# Accurate way to numerically solve a system of second-order ODEs

I'm writing a program meant to simulate a multiple pendulum with an arbitrary number of bobs, as shown below:

Denote the angle of each pendulum from the vertical as $\theta_0,...,\theta_{n-1}$, and let $\mathbf{\Theta} = [\theta_0,...,\theta_{n-1}]^T$. The Lagrangian equations of motion are then of the form $A\ddot{\mathbf{\Theta}}=b$, where $A$ is an $n\times n$ matrix depending on $\mathbf{\Theta}$, and $b$ is an $n$-dimensional vector depending on $\dot{\mathbf{\Theta}}$ and $\mathbf{\Theta}$. My program currently works by keeping track of the current values for $\mathbf{\Theta}$ and $\dot{\mathbf{\Theta}}$, using this information to calculate $A$ and $b$ and solving for $\ddot{\mathbf{\Theta}}$, and then changing the values of each $\theta_i$ to $\theta_i+\dot{\theta}_i\Delta t+\frac 1 2 \ddot{\theta}_i\Delta t^2$, and the value of each $\dot{\theta}_i$ to $\dot{\theta}_i+\ddot{\theta}_i\Delta t$, in that order.

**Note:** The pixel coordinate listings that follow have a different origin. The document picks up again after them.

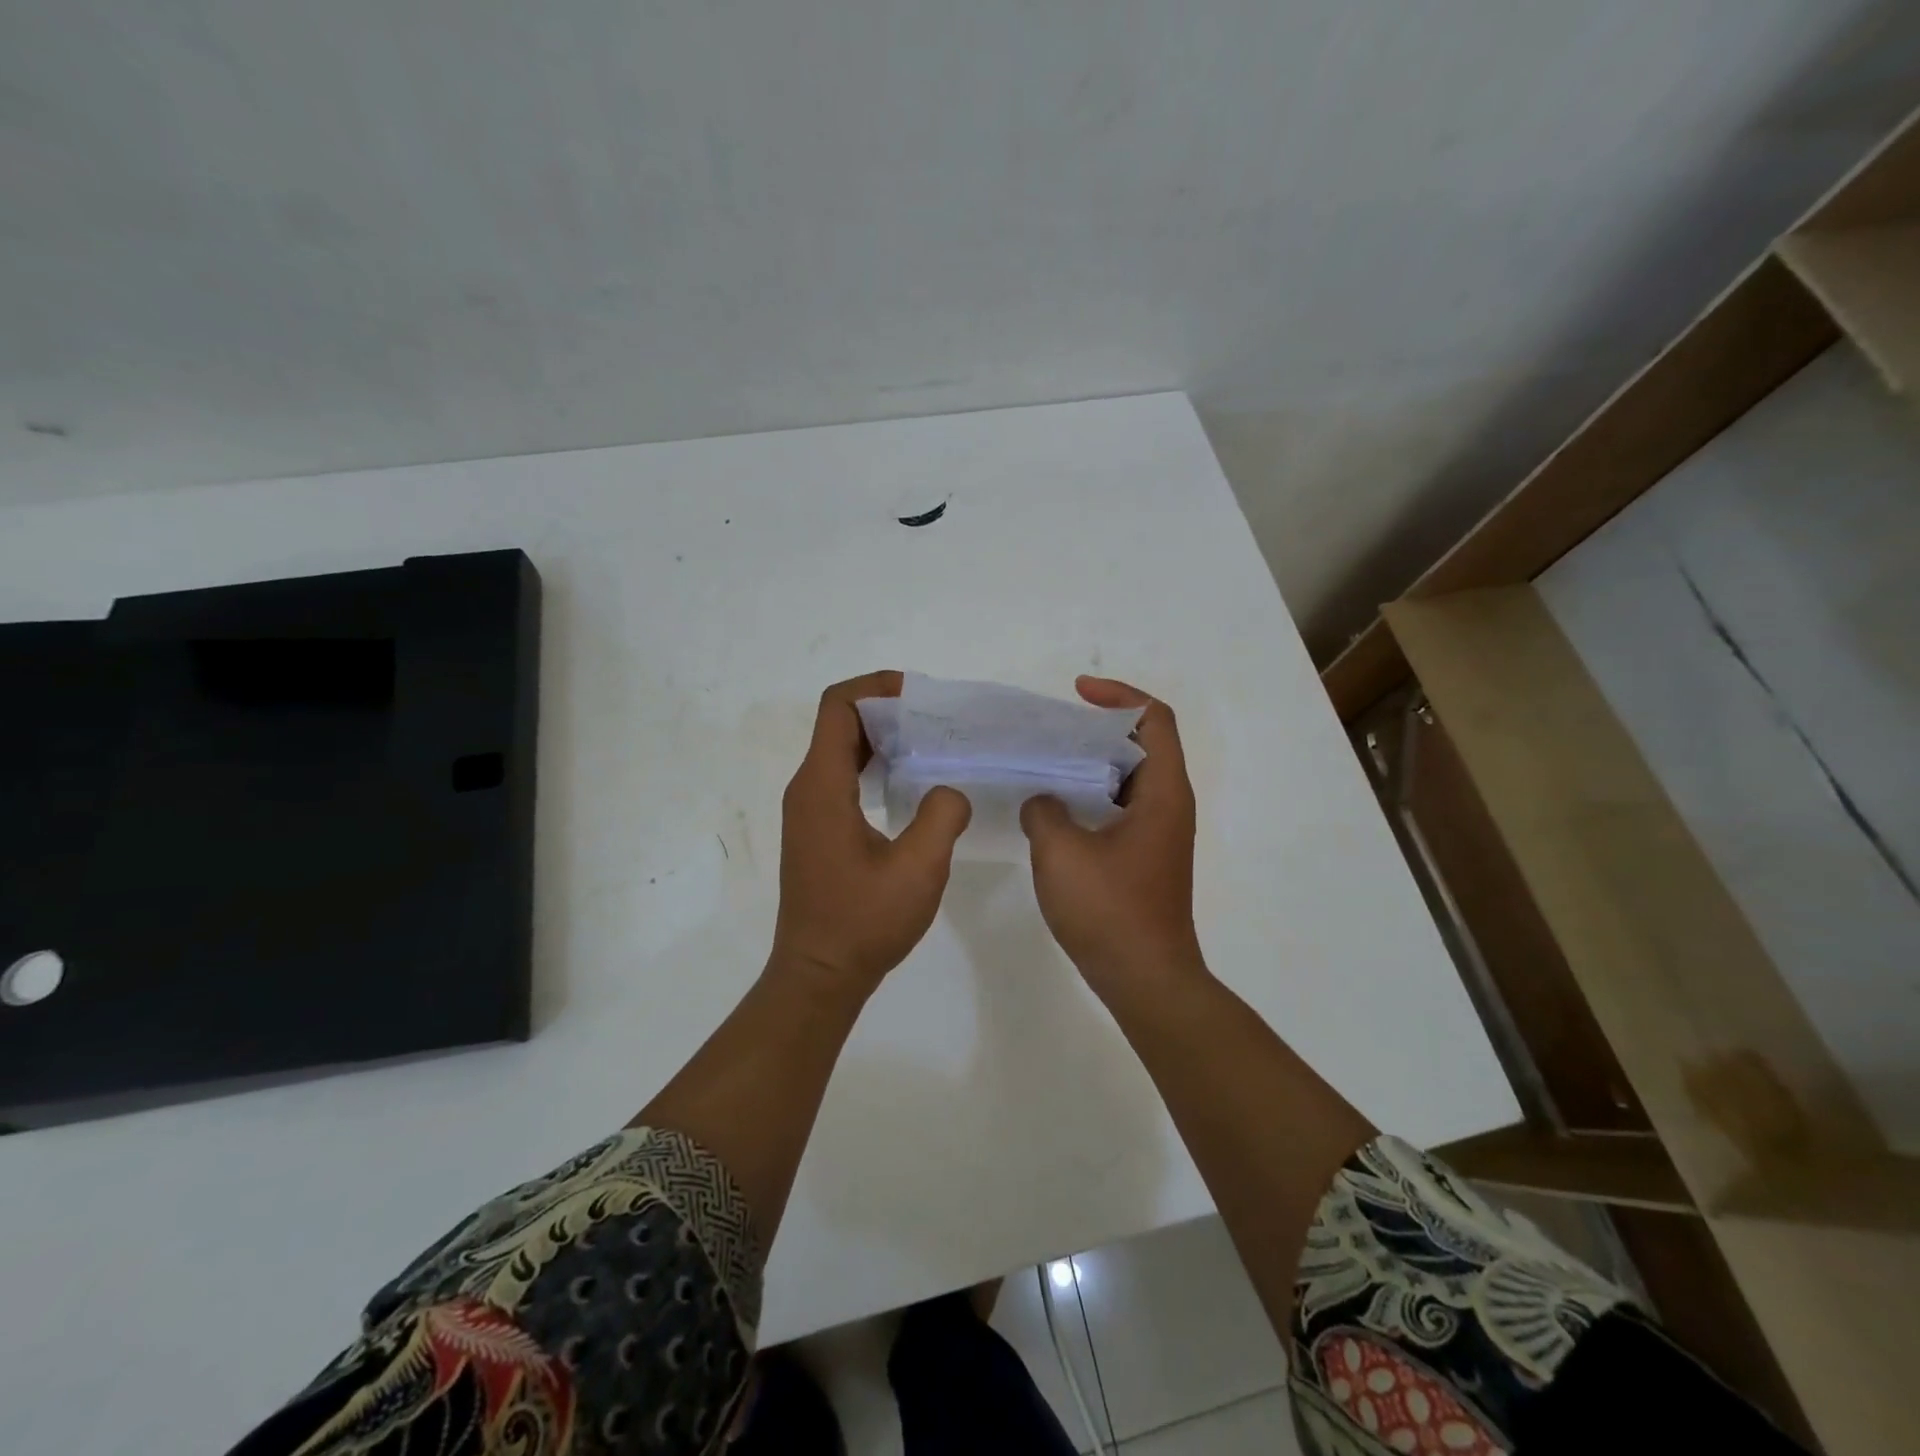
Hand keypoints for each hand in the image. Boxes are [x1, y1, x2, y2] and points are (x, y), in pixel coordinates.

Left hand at [771, 670, 971, 1000]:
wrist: (819, 975)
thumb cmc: (863, 922)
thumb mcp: (918, 869)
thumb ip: (942, 816)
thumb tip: (949, 790)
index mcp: (822, 786)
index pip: (838, 707)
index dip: (876, 687)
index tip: (919, 695)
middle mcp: (807, 789)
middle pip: (840, 724)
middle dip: (887, 712)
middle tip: (937, 722)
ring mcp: (808, 811)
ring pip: (842, 752)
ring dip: (883, 741)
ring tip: (932, 748)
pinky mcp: (817, 830)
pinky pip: (843, 778)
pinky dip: (875, 767)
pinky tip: (911, 787)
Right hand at [1020, 676, 1203, 999]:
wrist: (1145, 979)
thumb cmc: (1110, 911)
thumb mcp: (1061, 852)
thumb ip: (1044, 810)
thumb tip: (1044, 802)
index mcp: (1163, 792)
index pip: (1153, 719)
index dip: (1118, 696)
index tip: (1076, 694)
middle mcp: (1169, 805)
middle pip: (1140, 744)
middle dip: (1096, 728)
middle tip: (1050, 729)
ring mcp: (1158, 833)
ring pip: (1126, 778)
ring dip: (1090, 764)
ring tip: (1044, 762)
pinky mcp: (1144, 857)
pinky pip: (1118, 807)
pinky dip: (1089, 796)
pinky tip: (1051, 809)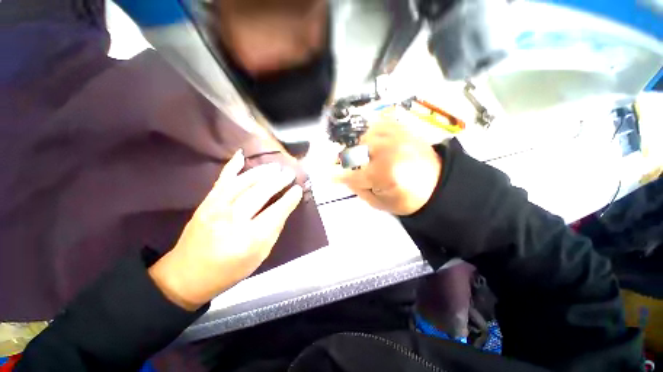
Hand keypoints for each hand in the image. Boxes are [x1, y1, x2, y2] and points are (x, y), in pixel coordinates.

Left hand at [149, 150, 302, 309]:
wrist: (186, 276)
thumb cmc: (229, 270)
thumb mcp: (259, 257)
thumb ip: (273, 230)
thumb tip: (284, 208)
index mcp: (249, 240)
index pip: (275, 213)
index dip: (289, 200)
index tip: (298, 189)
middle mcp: (231, 221)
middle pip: (259, 194)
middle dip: (277, 181)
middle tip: (289, 173)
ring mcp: (215, 209)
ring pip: (242, 183)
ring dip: (261, 173)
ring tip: (275, 167)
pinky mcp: (205, 203)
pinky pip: (221, 180)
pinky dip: (231, 167)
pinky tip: (241, 155)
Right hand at [336, 115, 441, 215]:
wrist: (439, 185)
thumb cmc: (408, 199)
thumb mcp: (380, 203)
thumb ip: (360, 189)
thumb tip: (345, 177)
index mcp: (384, 173)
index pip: (352, 175)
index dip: (337, 176)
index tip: (329, 176)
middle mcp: (388, 151)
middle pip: (356, 151)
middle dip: (345, 160)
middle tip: (343, 165)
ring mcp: (397, 137)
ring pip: (365, 136)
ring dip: (359, 147)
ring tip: (361, 155)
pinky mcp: (404, 130)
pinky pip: (381, 124)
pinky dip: (372, 132)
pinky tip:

This works somewhat well, but the system tends to gain energy over time, due to how inaccurate this method is. Is there a better way to go about approximating the solution to equations of this form?

• There is a whole class of methods, actually. Jun 10, 2017 at 15:32
• Isn't this system chaotic? I thought there's no hope for a numerical solution as it is extremely sensitive to initial conditions. Jun 11, 2017 at 5:04
• @user14717, You're right, I'm not expecting to be able to accurately predict the state of the pendulum in 10 seconds, but my main problem is that my current method allows the system to gain a substantial amount of energy over time, which leads to odd behavior. Jun 11, 2017 at 14:57

Let your system of equations be $$A(\Theta)\ddot{\Theta}=\vec{b}(\dot{\Theta},\Theta)$$ You can decompose it into first order ODE: $$\left\{\begin{array}{ll}A(\Theta)\dot{\Phi}=\vec{b}(\Phi,\Theta)\\ \Phi=\dot{\Theta} \end{array}\right.$$ And apply explicit methods (constrained time step through Courant number) such as Runge-Kutta of any order or implicit methods (unconstrained time step) like linear multistep methods. Try to use one that fits into your error criterium.